### Your goal
Reproduce the stretch of the listing below from the line containing "example: 122 °C" through the line containing "The dial thermometer reads 46 °F", word for word, and omit the pictures.

### Data under study
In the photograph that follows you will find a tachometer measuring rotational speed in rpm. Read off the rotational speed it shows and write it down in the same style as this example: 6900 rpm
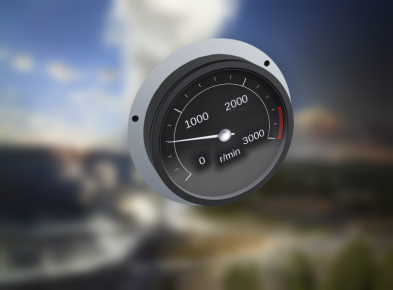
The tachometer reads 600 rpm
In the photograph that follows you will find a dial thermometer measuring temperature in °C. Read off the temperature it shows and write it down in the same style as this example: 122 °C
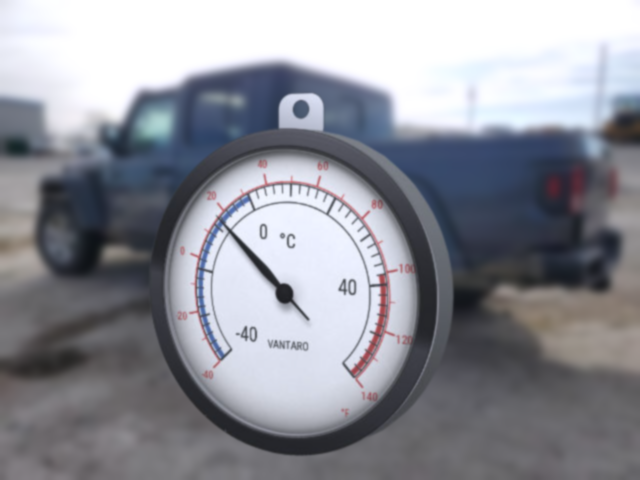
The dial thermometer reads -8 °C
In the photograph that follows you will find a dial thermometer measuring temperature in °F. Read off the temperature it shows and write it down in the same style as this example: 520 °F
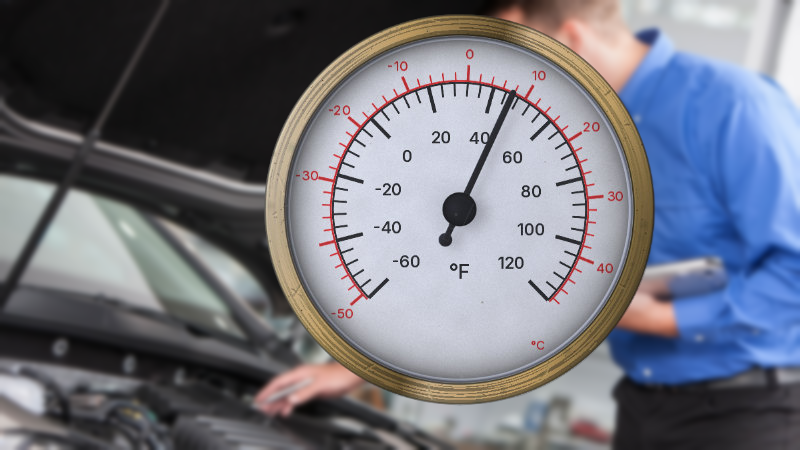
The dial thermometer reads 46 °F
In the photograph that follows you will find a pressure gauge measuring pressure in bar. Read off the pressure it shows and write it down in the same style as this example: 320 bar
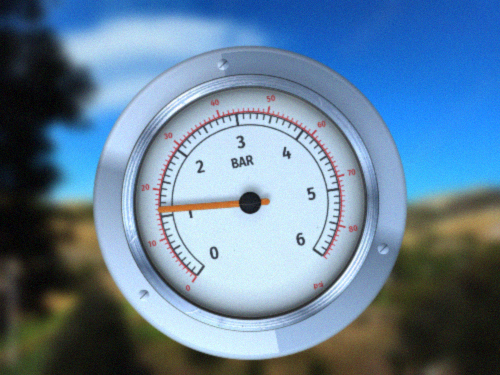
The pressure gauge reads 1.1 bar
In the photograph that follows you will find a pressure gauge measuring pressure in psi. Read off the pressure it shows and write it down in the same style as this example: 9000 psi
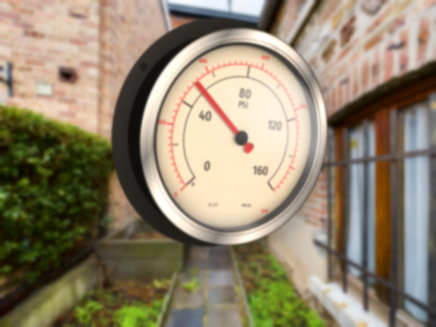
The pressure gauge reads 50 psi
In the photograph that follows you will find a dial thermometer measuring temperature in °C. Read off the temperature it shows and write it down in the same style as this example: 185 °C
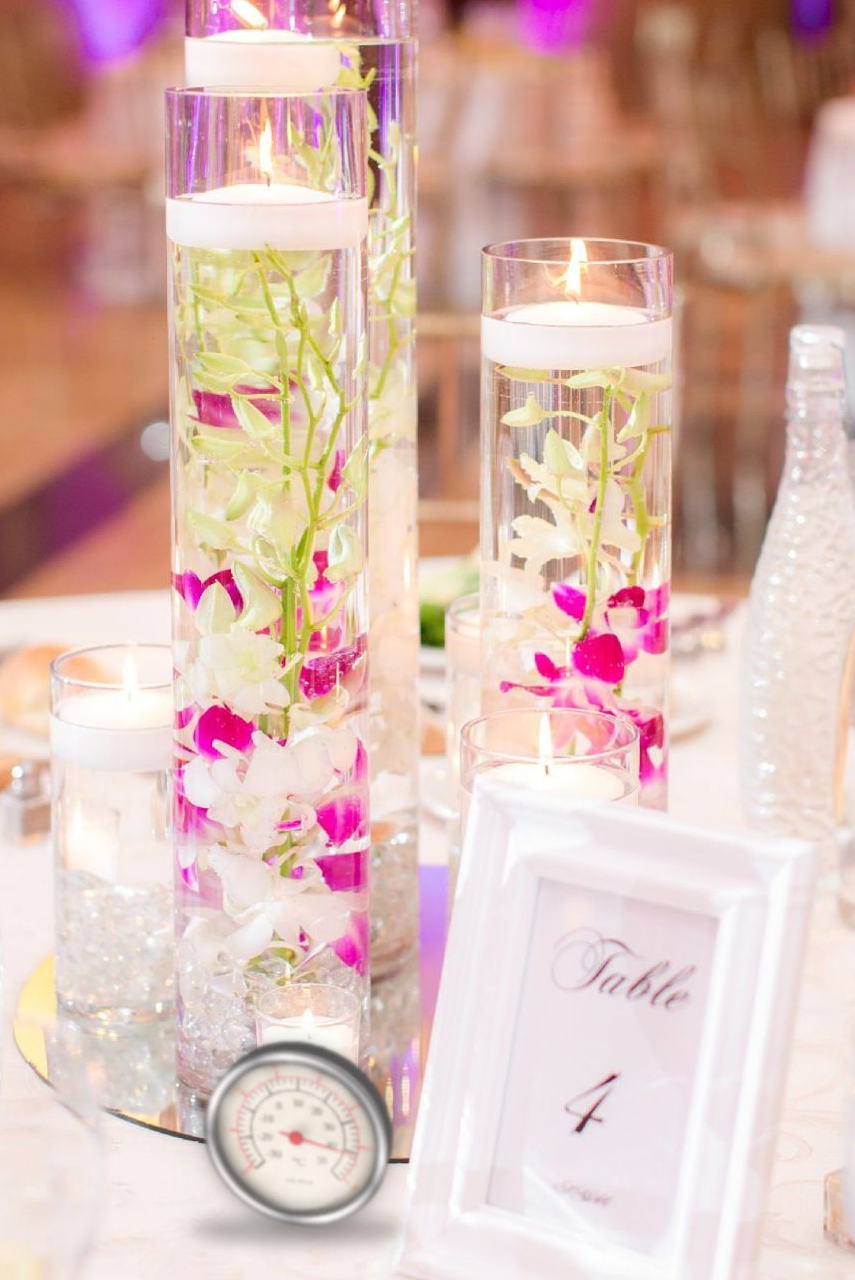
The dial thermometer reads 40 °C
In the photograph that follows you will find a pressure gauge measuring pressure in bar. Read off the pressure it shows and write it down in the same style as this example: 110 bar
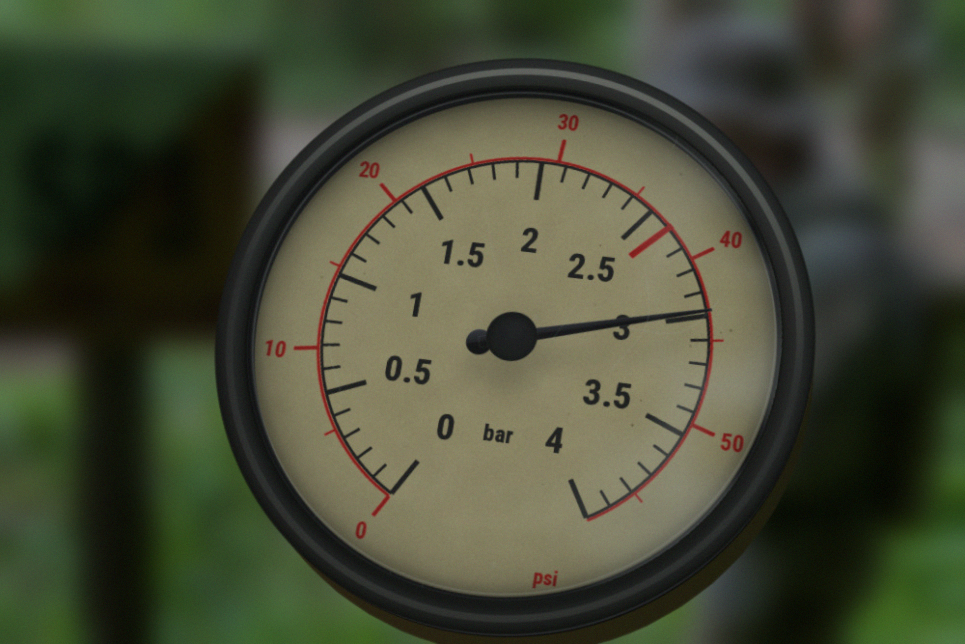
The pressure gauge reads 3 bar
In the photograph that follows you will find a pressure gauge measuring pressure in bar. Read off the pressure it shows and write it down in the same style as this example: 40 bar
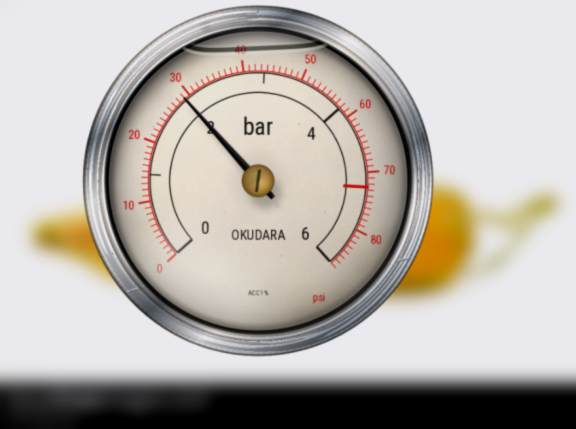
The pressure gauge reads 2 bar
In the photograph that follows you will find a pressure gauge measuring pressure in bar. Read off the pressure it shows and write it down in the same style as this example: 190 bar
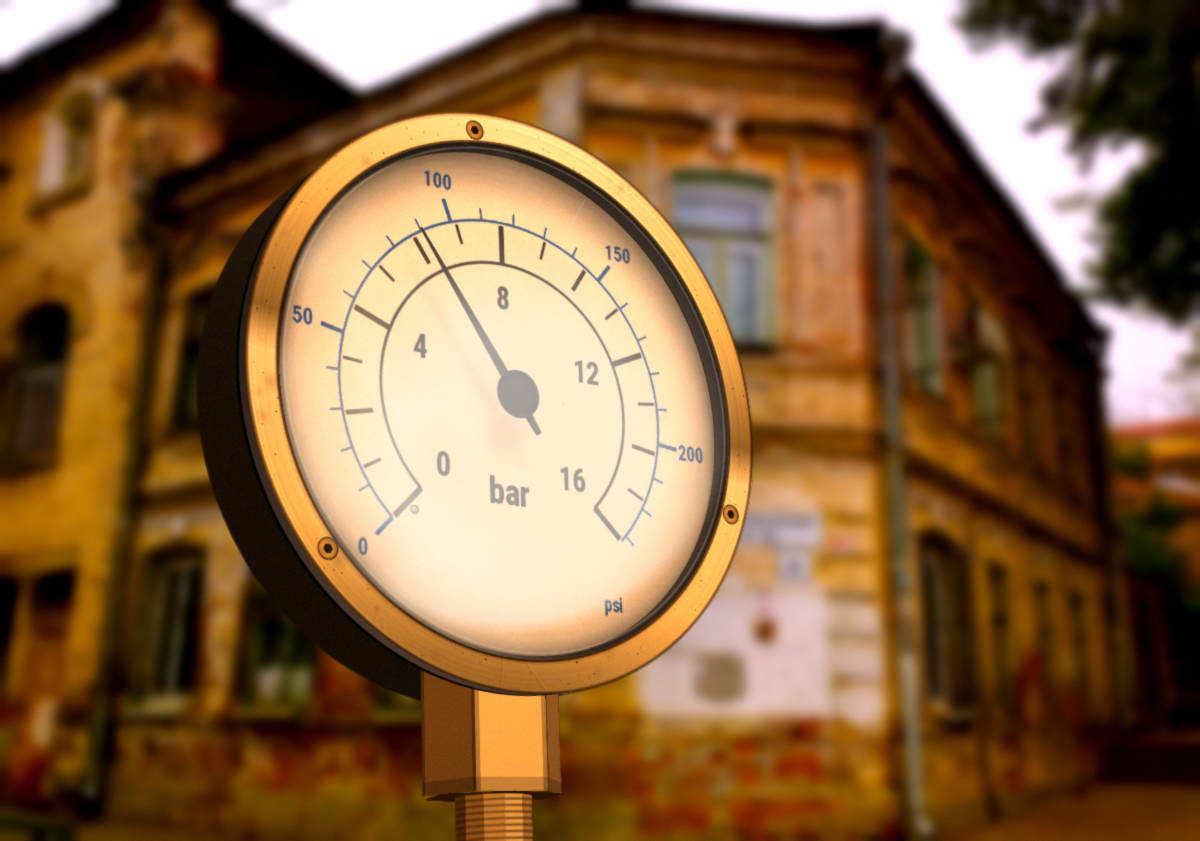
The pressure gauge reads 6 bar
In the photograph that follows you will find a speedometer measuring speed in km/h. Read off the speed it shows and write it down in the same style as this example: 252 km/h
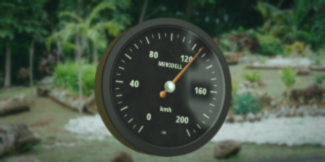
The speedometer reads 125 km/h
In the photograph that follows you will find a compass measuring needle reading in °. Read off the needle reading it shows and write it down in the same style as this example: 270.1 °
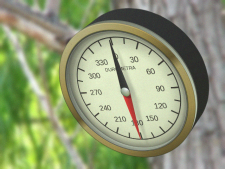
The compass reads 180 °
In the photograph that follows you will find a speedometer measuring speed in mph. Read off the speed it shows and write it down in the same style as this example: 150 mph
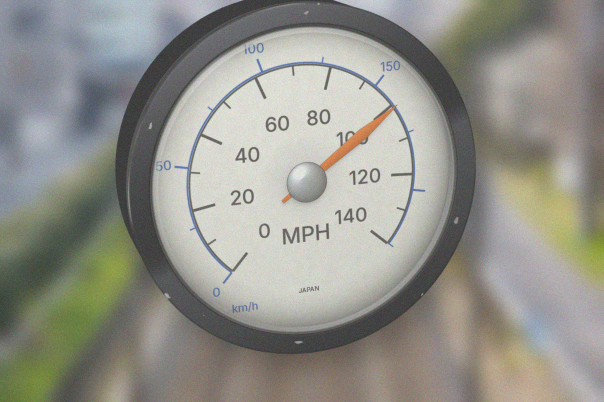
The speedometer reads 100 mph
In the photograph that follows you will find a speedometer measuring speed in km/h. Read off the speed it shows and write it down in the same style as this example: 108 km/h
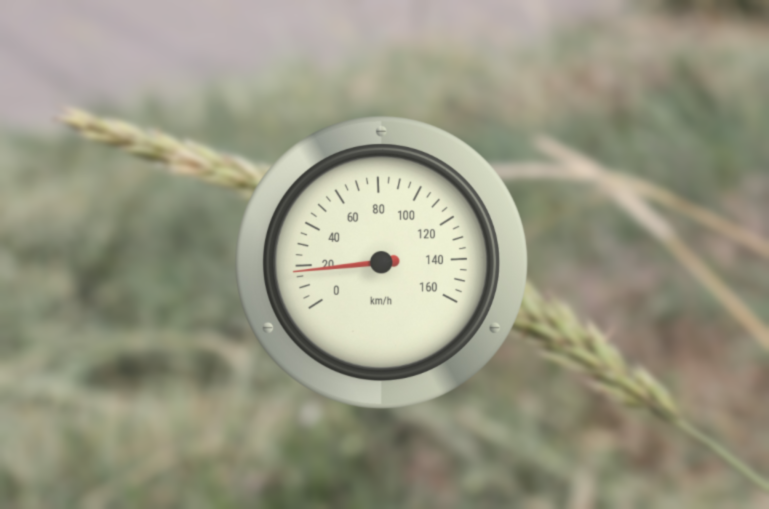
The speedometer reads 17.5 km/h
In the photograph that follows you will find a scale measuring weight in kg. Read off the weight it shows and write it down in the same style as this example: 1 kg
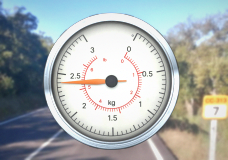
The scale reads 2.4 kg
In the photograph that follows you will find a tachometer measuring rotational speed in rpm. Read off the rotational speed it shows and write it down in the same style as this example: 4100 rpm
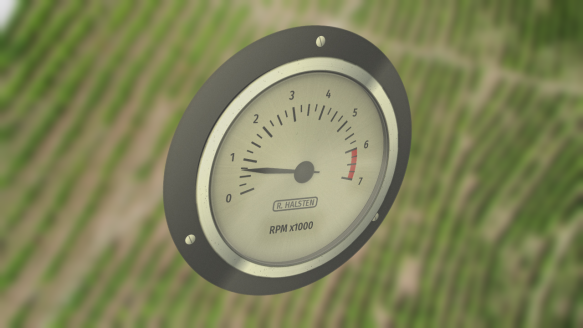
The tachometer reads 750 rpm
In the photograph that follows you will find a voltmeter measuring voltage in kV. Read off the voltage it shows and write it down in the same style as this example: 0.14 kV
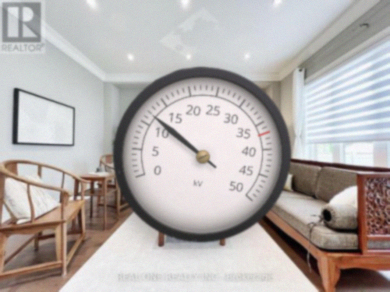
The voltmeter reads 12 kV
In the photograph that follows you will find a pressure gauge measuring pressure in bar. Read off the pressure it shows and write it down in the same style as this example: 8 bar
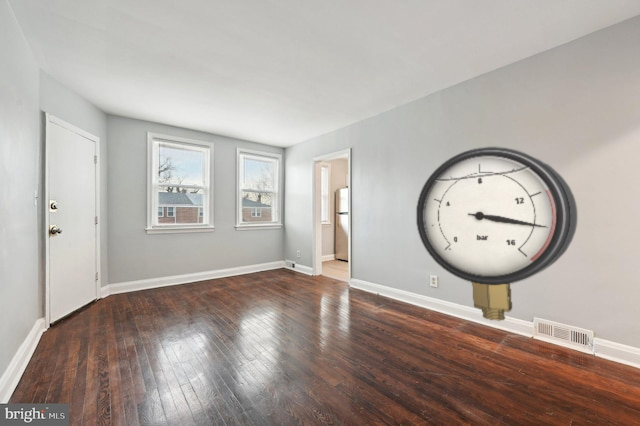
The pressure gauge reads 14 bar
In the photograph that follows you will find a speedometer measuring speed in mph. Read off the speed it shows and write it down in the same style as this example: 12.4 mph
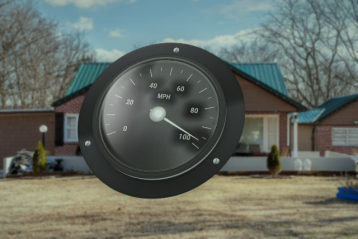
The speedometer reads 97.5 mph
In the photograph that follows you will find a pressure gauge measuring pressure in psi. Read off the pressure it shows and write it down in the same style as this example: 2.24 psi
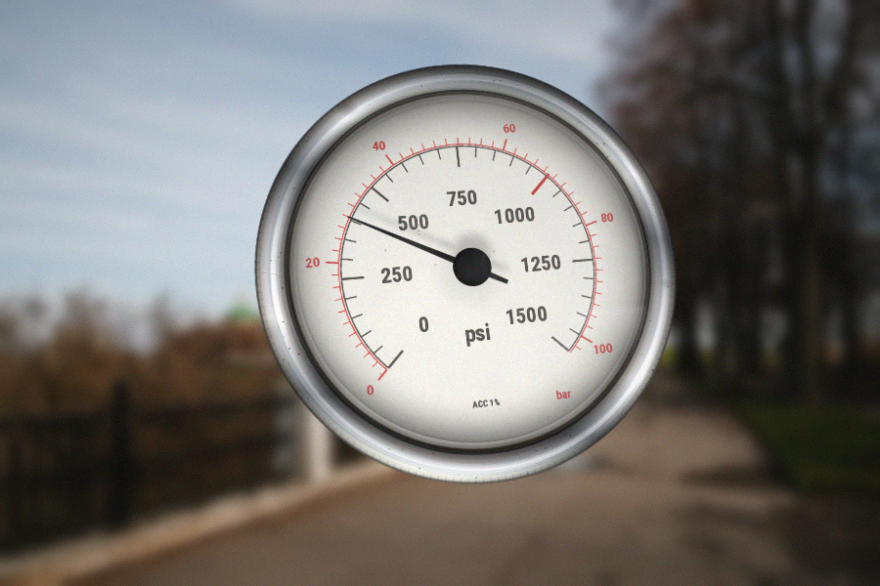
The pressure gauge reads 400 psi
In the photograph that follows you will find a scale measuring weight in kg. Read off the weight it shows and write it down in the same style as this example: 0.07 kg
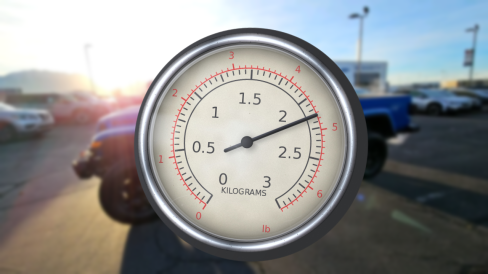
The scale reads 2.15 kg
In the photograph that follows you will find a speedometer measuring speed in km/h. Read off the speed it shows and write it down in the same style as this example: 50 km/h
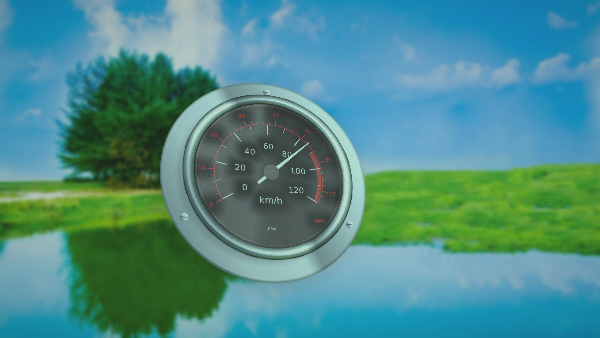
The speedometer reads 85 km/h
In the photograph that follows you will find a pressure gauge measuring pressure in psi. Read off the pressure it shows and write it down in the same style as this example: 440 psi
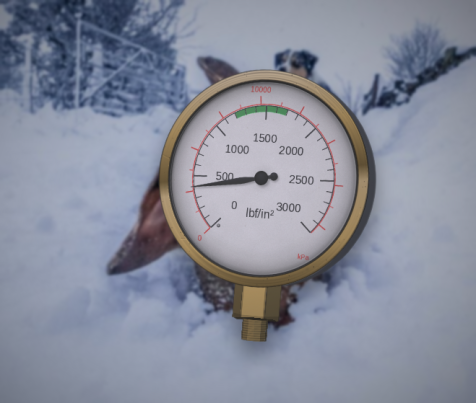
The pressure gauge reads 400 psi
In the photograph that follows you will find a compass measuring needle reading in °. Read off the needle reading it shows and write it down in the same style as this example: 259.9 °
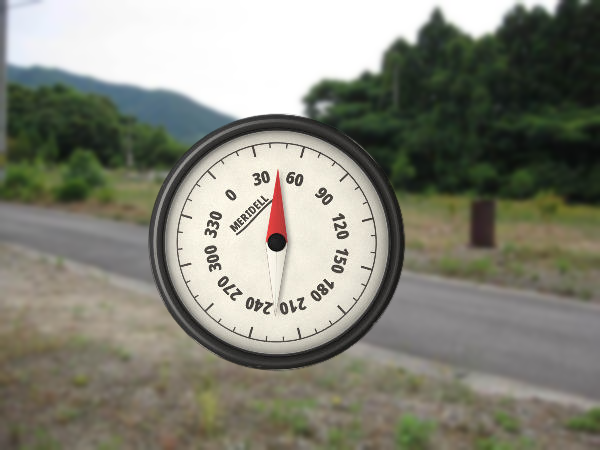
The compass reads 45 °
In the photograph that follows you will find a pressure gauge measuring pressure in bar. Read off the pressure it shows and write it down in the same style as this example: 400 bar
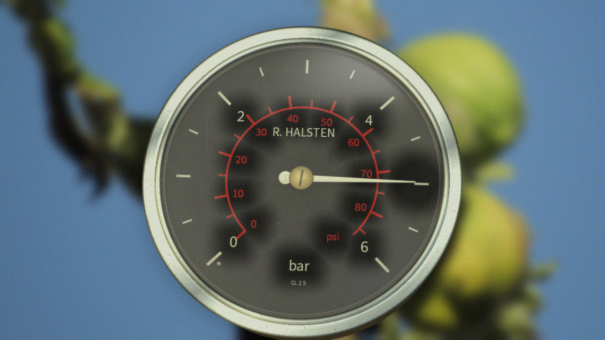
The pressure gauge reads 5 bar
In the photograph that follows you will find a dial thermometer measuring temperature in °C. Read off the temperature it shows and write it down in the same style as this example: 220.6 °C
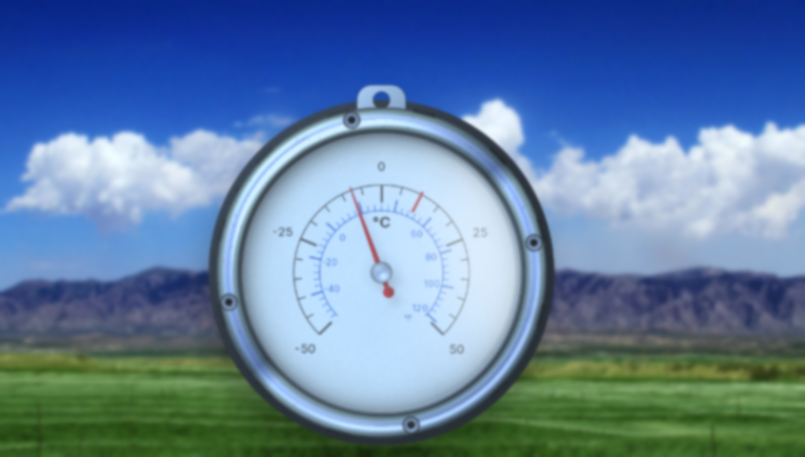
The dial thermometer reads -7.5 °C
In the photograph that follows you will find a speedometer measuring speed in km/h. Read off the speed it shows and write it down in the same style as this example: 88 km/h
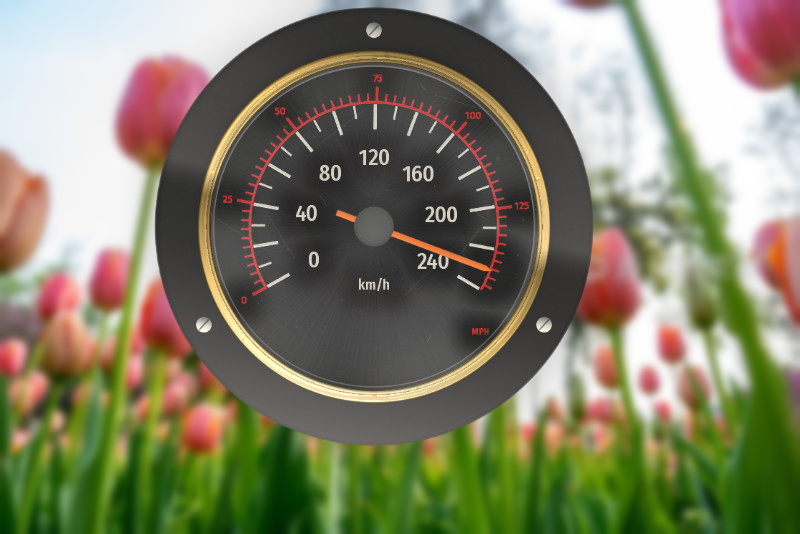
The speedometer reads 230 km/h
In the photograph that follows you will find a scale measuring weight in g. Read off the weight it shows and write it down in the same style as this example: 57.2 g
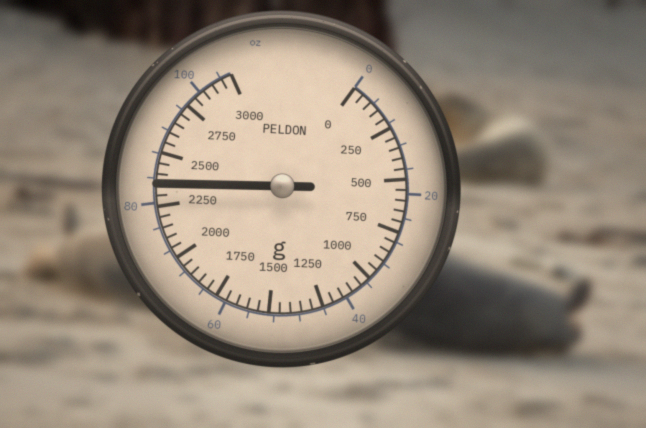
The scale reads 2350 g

### Written solution
In the photograph that follows you will find a dial thermometer measuring temperature in °C. Read off the temperature it shows and write it down in the same style as this example: 122 °C
The dial thermometer reads -8 °C
In the photograph that follows you will find a dial thermometer measuring temperature in °F. Read off the temperature it shows and write it down in the same style as this example: 520 °F
The dial thermometer reads 46 °F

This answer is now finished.